The Indian Reserve Bank (RBI) reduces the repo interest rate on 25 points, reducing it from 6.25% to 6%, expected to weaken the loan costs for individuals and business. The decision to play the FY26 Monetary Commission (MPC) in the FY26 Match (MPC) match. This is the second consecutive cut in February after the reduction of a similar exchange rate.
What is repo interest?
Is Repo Rate: Is the interest rate by which RBI provides money to commercial banks for short-term needs, usually against government securities? This is a basic tool used by the Central Bank to manage inflation and liquidity in the economy.
Why is RBI reduced the repo interest rate?
RBI lowers repo’s interest when he wants to inject more liquidity into the system and promote economic activity, especially when inflation is controlled. For FY26, RBI predicts the consumer price index (CPI) inflation by 4%, comfortably within its target – 2-6%.
The decision also affected the tension on the tension between US President Donald Trump, as they risk for global growth and India exports.
How will it affect you?
- The loan can be cheaper: RPA and financial institutions can take lower costs from RBI. This can reduce home loans, auto loans and new personal loans. The actual reduction of emis depends on how fast and how far and to what extent individual banks transfer to consumers.

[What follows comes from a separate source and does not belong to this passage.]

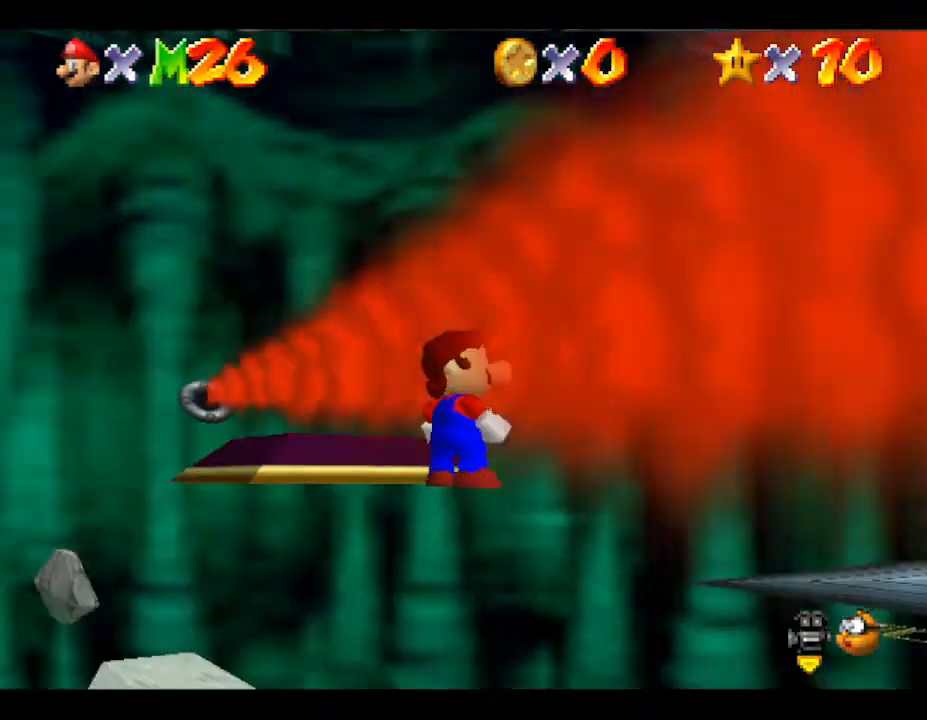
{"buttons": [], "left_stick": "center", "events": []}
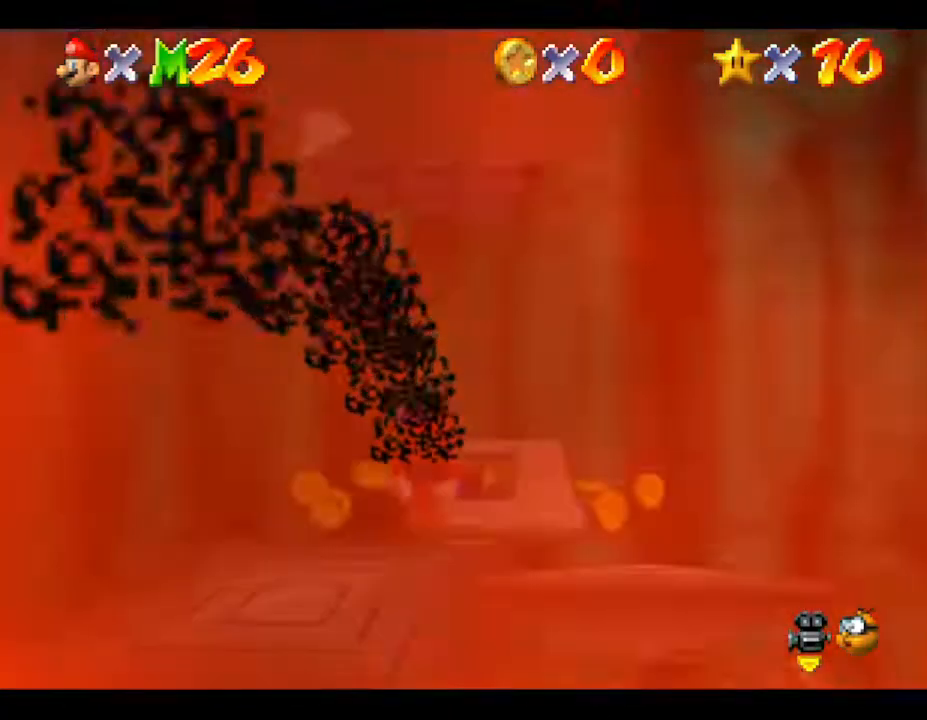
{"buttons": ["A"], "left_stick": "center", "events": [[367, "A", "down"]]}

- The impact on fixed deposits. While borrowers can be happy, fixed deposit (FD) investors can see disorderly. As lending rates are lower, banks can reduce deposit interest rates to protect their margins. New FD investors can get lower revenues than those who were closed earlier at earlier pace. If you plan to invest in FDs, it can be wise before you can review it before banks will review down.
- Individual loan borrowers. If you already have a personal loan, especially at a fixed interest rate, your EMI will probably stay the same. But if you plan to take a new personal loan, the reduction of the exchange rate may mean low interest rates and more affordable repayments.
Governor Sanjay Malhotra said that India’s economy is on track, designing GDP growth by 6.5% to 2025-26. This is a quarterly breakdown.
- Q1: 6.5%
- Q2. 6.7%
- Q3: 6.6%
- Q4. 6.3%
He also said that the agricultural sector seemed promising to the level of a healthy reservoir and a strong harvest. The fields of production and services show signs of rebirth, and urban consumption is gradually gathered. Investment activities are increasing, supporting strong corporate and bank balance and continuous government focuses on infrastructure.